Discussion in 'CloneDVD' started by rbenard, Jan 11, 2008.

  1. rbenard

    rbenard New Member

    1. cloning 3:10 to yuma, copy appeared successful, no error thrown.

    When I checked the Hard drive directory a 0 size file 3 (no extension) was there. I used "3:10 to yuma.iso" for the file name.

    please consider either precheck or post check of name format of iso file. This may be a bug.

    2. After the first part of the clone process (creating DVD titles), I like to remove the original (while 'creating ISO/UDF image') and put in the next DVD to clone. After the first clone is finished, I hit the back arrow to get to the select drive screen. Suggestion: at this point, allow CloneDVD2 to see the disc has changed and rescan the disc for the new titles/etc. The current action runs a 'diagnosing/recovering dvd' routine.

    Greatest product on the market!
    Last edited: Jan 11, 2008
  2. James

    James Redfox Development Team Staff Member

    Colons in filenames are illegal, but you're right, it should check this.
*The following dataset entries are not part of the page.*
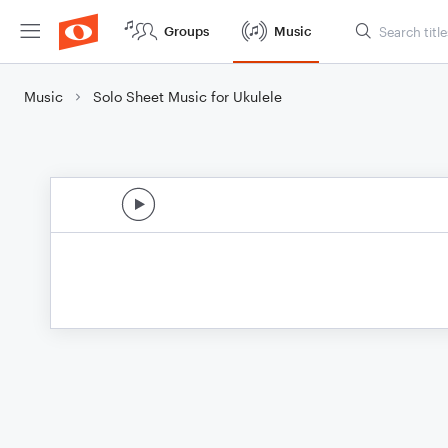
Groups
Music
Music
Solo Sheet Music for Ukulele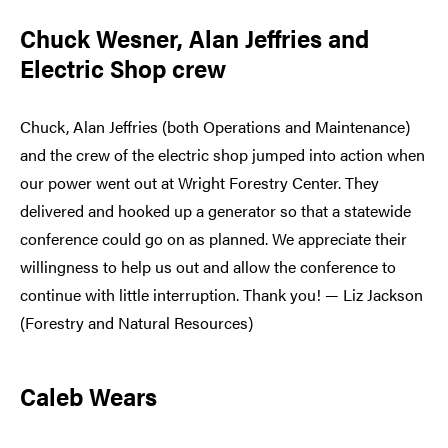
Chuck Wesner, Alan Jeffries and
Electric Shop crew
Chuck, Alan Jeffries (both Operations and Maintenance)
and the crew of the electric shop jumped into action when
our power went out at Wright Forestry Center. They
delivered and hooked up a generator so that a statewide
conference could go on as planned. We appreciate their
willingness to help us out and allow the conference to
continue with little interruption. Thank you! — Liz Jackson
(Forestry and Natural Resources)
Caleb Wears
    CloneDVD cannot "see" this (it operates generically on files), just hit "enter" in the DVD Video path to force a rescan. Or click "Restart" and then "Copy ..." or "Clone ..." buttons.
  3. Mike Miller

    Mike Miller New Member

    I would like to point out that now that more than 7.5 years have passed, the behavior is the same when the filename has a colon in it: a zero byte file with a truncated filename is produced (the filename ends with the last character before the colon). I'm using AnyDVD and CloneDVD2 This suprised me because I thought that earlier versions warned me about colons, but maybe I'm not remembering accurately.
  4. DrinkLyeAndDie

    DrinkLyeAndDie Retired Moderator

    I don't see why this wouldn't be an easy fix. Just add a check and voila. It probably got lost somewhere in a todo list. Someone needs to nudge someone over at Elaborate Bytes.
  5. James

    James Redfox Development Team Staff Member

    Actually, it isn't as simple as it looks. CloneDVD will throw a more or less cryptic error, if it can't open or create a file (the parameter is incorrect or something like that). It doesn't check for the validity of the filename beforehand, and this is IMHO the right thing to do (the rules may change with OS versions or local / remote filesystems).
    With NTFS, this method fails with a name like "3:10 to yuma.iso", as creating a file with this name actually does succeed. A file "3" with a data extension "10 to yuma.iso" is created, and CloneDVD will happily write the image into the data extension.